TASK TO COMPLETE →
What you return should be only the lines in the entries below between the one holding "thumb mcp: (93, 148)" and the one holding "ring mcp: (195, 217)", ends included, with every picture left out.

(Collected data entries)

______

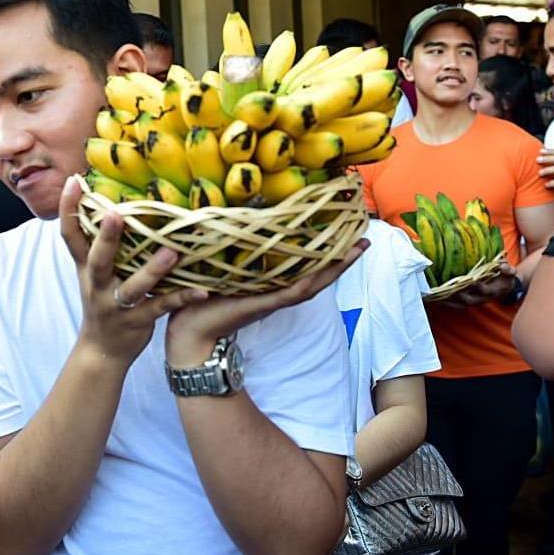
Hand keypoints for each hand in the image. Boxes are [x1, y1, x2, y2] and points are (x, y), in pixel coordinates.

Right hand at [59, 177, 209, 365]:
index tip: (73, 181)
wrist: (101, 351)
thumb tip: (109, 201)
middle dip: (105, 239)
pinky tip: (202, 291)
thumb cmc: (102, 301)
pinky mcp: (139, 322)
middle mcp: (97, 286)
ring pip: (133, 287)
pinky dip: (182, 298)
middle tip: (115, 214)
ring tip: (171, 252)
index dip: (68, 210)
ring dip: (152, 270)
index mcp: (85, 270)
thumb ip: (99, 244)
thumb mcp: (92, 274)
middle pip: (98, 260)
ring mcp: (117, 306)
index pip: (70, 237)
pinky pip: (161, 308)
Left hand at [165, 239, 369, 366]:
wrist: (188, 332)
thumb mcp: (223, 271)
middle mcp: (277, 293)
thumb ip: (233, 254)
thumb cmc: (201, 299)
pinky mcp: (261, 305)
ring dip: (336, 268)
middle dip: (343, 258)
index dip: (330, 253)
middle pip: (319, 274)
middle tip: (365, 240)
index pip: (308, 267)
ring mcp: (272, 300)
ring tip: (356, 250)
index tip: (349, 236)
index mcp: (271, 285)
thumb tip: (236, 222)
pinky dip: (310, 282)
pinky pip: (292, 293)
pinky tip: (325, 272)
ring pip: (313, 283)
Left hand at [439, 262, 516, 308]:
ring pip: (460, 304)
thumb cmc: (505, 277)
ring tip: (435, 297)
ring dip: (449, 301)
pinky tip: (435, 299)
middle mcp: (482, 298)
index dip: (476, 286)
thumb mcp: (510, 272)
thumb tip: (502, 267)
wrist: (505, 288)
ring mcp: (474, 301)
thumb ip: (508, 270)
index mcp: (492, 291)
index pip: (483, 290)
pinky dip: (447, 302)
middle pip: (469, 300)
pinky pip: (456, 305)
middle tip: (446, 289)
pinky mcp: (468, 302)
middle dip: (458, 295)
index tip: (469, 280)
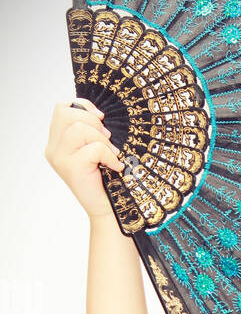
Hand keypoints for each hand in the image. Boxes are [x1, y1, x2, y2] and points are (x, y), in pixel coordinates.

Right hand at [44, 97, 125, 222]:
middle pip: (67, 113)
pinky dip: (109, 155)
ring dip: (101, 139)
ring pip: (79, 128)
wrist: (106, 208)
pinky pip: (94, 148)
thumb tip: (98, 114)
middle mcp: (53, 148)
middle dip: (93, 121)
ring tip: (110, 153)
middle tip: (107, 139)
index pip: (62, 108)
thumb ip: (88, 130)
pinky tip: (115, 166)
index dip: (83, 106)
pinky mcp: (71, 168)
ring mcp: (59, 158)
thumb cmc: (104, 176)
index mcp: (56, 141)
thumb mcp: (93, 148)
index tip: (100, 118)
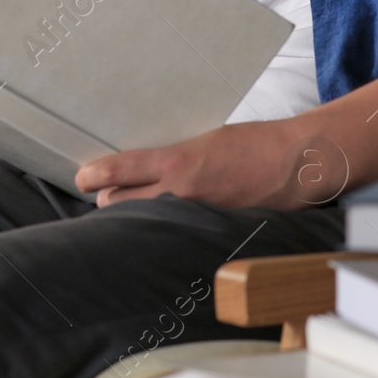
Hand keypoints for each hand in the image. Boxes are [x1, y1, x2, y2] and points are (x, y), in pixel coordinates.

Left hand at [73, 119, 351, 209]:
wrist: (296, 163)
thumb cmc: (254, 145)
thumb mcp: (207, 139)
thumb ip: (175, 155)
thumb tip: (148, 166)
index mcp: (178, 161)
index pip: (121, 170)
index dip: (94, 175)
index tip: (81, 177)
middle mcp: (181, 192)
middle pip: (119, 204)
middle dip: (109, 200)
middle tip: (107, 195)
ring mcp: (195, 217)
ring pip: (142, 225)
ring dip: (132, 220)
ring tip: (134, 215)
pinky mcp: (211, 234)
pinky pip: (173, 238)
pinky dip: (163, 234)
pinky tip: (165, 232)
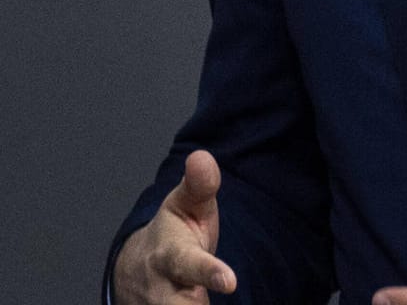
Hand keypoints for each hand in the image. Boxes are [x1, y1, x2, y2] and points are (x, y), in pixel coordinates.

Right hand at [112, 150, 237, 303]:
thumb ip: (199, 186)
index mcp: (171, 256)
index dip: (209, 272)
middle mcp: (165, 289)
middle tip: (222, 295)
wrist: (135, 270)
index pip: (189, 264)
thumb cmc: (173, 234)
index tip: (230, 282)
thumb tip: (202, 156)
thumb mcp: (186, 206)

______

ANSWER TO THE EXERCISE →
thumb mcp: (93, 148)
index tip: (100, 118)
Hand keypoints for each hand in the image. Boxes are [x1, y1, x2, y2] and points are (x, y), in pixel coordinates.

Left hand at [73, 119, 351, 209]:
wrist: (296, 163)
thumb cmc: (254, 145)
thumb mcp: (207, 139)
thumb ip: (175, 155)
thumb tip: (148, 166)
index mcp: (178, 161)
index pip: (121, 170)
index dip: (94, 175)
index tip: (81, 177)
middle mcp: (181, 192)
middle pip: (119, 204)
middle dip: (109, 200)
middle tip: (107, 195)
ring mcp: (195, 217)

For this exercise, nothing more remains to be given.